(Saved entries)
++++++++++++++++++++

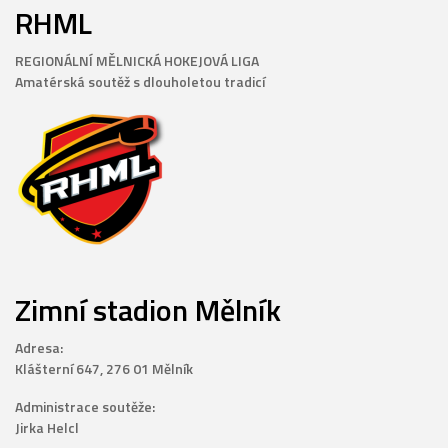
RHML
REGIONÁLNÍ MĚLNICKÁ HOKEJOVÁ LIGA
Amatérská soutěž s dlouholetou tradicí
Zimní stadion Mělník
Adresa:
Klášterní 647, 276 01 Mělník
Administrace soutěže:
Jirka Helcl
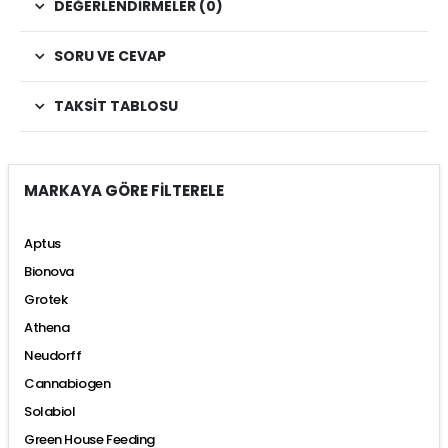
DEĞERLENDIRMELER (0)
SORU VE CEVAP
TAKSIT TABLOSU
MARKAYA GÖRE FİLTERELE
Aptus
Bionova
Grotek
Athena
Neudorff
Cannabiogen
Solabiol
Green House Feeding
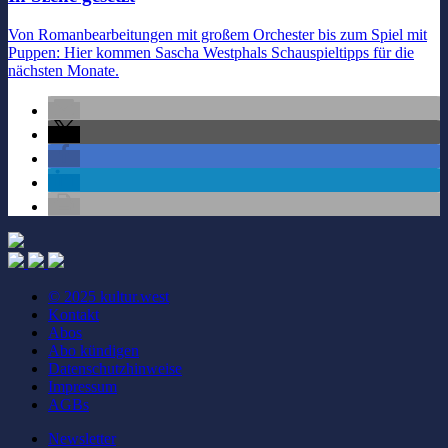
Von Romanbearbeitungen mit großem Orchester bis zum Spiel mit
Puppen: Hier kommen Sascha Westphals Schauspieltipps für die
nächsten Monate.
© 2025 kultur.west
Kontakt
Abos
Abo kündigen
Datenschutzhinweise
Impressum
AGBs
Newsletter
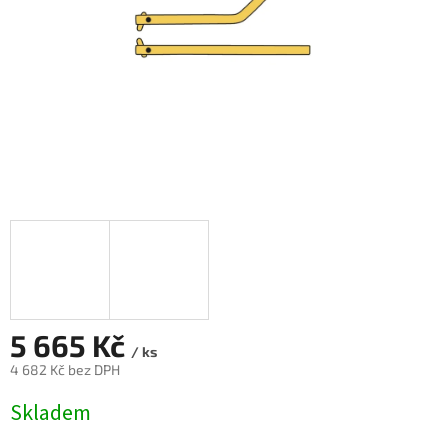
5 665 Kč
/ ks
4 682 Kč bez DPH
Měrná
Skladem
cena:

++++++++++++++++++++

- _Assigned task_
Reproduce the text of the entries above with every occurrence of "Kč" replaced by "CZK", leaving everything else unchanged and omitting the pictures.

- _Task answer_
RHML
REGIONÁLNÍ MĚLNICKÁ HOKEJOVÁ LIGA
Amatérská soutěž s dlouholetou tradicí
Zimní stadion Mělník
Adresa:
Klášterní 647, 276 01 Mělník
Administrace soutěže:
Jirka Helcl
DEĞERLENDIRMELER (0)
SORU VE CEVAP
TAKSIT TABLOSU
MARKAYA GÖRE FİLTERELE
Aptus
Bionova
Grotek
Athena
Neudorff
Cannabiogen
Solabiol
Green House Feeding
Von Romanbearbeitungen mit großem Orchester bis zum Spiel mit
Puppen: Hier kommen Sascha Westphals Schauspieltipps für die
nächsten Monate.
© 2025 kultur.west
Kontakt
Abos
Abo kündigen
Datenschutzhinweise
Impressum
AGBs
Newsletter
5 665 CZK
/ ks
4 682 CZK bez DPH
Měrná
Skladem
cena:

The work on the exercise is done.